I have subscribed to the pkgsrc-users mailing list and sent them a message regarding this error. But it seemed they do some kind of moderation for new subscriber so I don't see my message anywhere on their mailing list archive: http://mail-index.netbsd.org/pkgsrc-users/


----------



## Crivens (Sep 1, 2020)

So what do you expect here to happen?


----------



## Deleted member 63539 (Sep 1, 2020)

Crivens said:


> So what do you expect here to happen?


Just report here for someone has similar idea know the current state of pkgsrc on FreeBSD. BTW, do you know why we have such an outdated texlive?


----------



## kpedersen (Sep 1, 2020)

The TeX Live iso includes FreeBSD binaries. If you want the latest, just use them.

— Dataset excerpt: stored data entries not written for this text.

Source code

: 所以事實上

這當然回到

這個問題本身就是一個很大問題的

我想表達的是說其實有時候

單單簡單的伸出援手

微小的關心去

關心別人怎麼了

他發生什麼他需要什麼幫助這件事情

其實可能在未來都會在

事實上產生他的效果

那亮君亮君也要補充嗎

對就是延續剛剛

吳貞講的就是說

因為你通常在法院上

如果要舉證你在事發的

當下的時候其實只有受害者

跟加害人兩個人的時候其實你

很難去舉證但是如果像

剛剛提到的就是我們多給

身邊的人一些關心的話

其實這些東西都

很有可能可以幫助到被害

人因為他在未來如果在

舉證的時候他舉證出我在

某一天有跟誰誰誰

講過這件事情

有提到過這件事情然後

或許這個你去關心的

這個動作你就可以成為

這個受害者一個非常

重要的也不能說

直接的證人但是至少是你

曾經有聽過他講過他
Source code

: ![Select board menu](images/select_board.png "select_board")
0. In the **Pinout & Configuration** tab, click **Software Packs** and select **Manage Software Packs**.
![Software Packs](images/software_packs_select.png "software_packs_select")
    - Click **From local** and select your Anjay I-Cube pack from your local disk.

			Index of /mirrors/CTAN/systems/texlive/Images
		


As for having the very latest version of LaTeX... I personally wouldn't worry about it


----------



## Deleted member 63539 (Sep 1, 2020)

kpedersen said:


> The TeX Live iso includes FreeBSD binaries. If you want the latest, just use them.
> 
> 
> 
> ...


Don't know about that. I just wasted my time messing with another non-native ports system


----------



## freespirit8827 (Sep 11, 2022)

Thans for the information , I was considering giving it the old college try. Now I won't because  apparently it's a huge waste of valuable time and effort of which I have plenty of the first  personality traits  of persistence and studied effort this charter trait is what gained me experience with FreeBSD as a teenager and young adult as well as a deep respect for those whom helped me solve the meriad of problems that i had comming jumping from Windows, to linux and finally though it was a brief timegovong FreeBSD a good effort.


----------